Very interesting! Is this compatible with the Dublin Core recommended encoding guidelines (http://www.dublincore.org/documents/dcq-html/)?

For example, on my blog today, you can view source and see:
<link href="http://purl.org/dc/elements/1.1/" rel="schema.DC" />
<link href="http://purl.org/dc/terms/" rel="schema.DCTERMS" />

<meta name="DC.language" content="en-US" />
<meta name="DC.type" content="blog" />
<meta name="DC.publisher" content="Scott C. Hudson" />
etc.

With your approach, would I add a separate section, or add to my existing entry:

<meta name="DC.language" property="dc:language" content="en-US" />

Hi Scott,

I hadn't thought about that. It looks like the link elements are similar, having href and rel attributes, but the meta elements aren't, with their name attributes. And, the approach for qualifying the names is obviously different--RDFa uses a namespace prefix and a colon, which many people don't like in an attribute value, but I've worked with enough XSLT to be used to it. And, I know of software that can understand those qualifiers, which doesn't apply to the Dublin Core approach.

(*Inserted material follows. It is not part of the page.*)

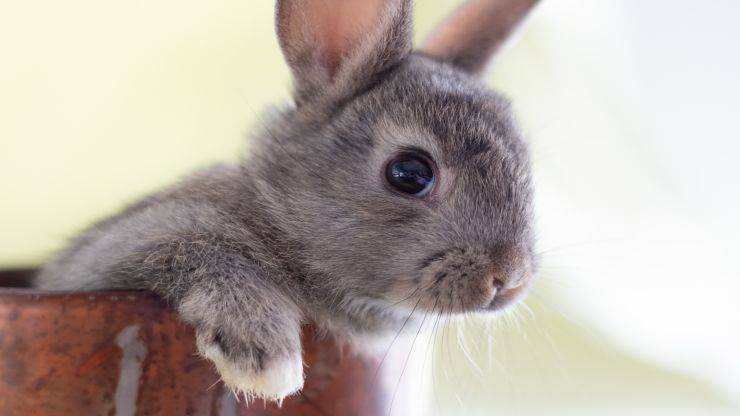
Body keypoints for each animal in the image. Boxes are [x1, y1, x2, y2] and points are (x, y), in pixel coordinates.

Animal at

Why would you put name qualifiers (DC and DCTERMS) after the period in the @rel values? It looks like http://www.dublincore.org/documents/dcq-html/ has them before.

Check out section 2.7 on that link. That's where I got the example from. One other component I didn't add to my posted example, is that the head has a profile attribute:
<head profile="http://dublincore.org/documents/dcq-html/">

So for completeness sake, should I add the property attribute to each of my meta elements?

Does your RDFa extraction handle this type of meta info, or will I have to have a meta about wrapper?

--Scott

Hi Scott,

if you're looking for something that's more in line with the DC encoding guidelines, you might want to check out eRDF (just google for "embedded RDF"), which also doesn't invalidate your HTML or XHTML 1.0.